Task instructions. In the material below, find each line that contains the word "newblock" and copy it.

Entries shown.
....................
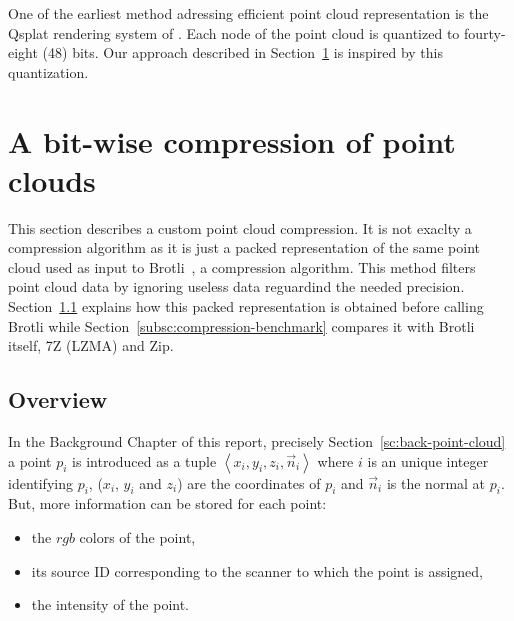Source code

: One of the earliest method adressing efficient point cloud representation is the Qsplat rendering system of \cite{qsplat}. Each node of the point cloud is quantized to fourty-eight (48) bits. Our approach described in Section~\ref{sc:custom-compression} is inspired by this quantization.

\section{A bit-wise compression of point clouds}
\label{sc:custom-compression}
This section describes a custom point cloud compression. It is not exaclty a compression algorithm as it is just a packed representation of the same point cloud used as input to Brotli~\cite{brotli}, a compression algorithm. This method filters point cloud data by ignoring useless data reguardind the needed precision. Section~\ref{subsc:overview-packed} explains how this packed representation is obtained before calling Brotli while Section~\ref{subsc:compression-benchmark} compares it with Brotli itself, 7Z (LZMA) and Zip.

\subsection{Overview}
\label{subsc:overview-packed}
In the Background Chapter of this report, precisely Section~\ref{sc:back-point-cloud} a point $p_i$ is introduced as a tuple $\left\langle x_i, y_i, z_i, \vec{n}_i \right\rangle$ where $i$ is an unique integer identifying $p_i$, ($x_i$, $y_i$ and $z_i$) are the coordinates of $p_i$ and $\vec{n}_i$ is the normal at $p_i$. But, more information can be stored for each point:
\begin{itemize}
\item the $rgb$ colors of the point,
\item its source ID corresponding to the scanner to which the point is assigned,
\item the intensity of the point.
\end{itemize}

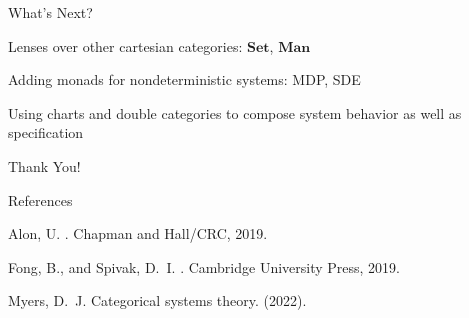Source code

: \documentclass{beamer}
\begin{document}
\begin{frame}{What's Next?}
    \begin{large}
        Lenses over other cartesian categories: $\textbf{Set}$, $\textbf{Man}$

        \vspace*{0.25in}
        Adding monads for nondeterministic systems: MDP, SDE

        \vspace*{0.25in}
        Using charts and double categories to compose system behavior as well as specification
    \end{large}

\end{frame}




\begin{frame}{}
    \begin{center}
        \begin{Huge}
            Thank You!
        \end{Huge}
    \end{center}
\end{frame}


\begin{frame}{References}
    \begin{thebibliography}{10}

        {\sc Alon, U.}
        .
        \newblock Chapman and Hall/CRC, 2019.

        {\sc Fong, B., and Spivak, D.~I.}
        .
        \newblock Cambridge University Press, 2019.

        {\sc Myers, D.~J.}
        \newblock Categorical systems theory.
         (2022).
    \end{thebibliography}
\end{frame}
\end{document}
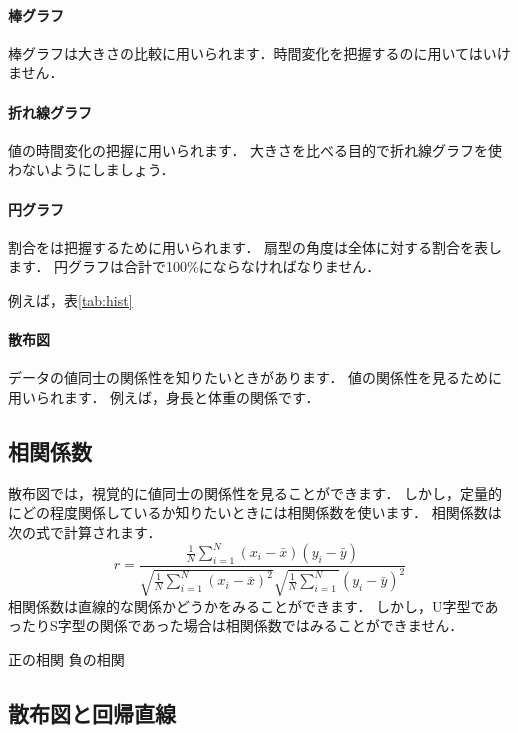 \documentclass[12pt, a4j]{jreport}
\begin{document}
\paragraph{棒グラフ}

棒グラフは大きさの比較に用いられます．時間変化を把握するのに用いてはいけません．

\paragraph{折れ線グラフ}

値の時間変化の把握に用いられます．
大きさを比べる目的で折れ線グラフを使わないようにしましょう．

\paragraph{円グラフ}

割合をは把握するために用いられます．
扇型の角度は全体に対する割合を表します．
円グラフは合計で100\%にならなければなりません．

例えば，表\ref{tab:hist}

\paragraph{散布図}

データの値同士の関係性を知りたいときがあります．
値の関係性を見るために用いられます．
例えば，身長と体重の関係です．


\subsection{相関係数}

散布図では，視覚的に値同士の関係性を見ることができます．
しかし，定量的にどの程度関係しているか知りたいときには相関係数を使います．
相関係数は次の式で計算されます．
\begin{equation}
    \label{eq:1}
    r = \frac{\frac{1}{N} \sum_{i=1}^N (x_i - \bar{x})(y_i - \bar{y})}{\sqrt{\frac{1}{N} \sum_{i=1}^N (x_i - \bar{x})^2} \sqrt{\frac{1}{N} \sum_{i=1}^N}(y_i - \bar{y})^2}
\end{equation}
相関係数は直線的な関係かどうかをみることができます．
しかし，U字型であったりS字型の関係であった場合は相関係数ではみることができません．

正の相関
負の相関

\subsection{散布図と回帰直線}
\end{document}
....................
Output of the exercise.
        \newblock Chapman and Hall/CRC, 2019.
        \newblock Cambridge University Press, 2019.
        \newblock Categorical systems theory.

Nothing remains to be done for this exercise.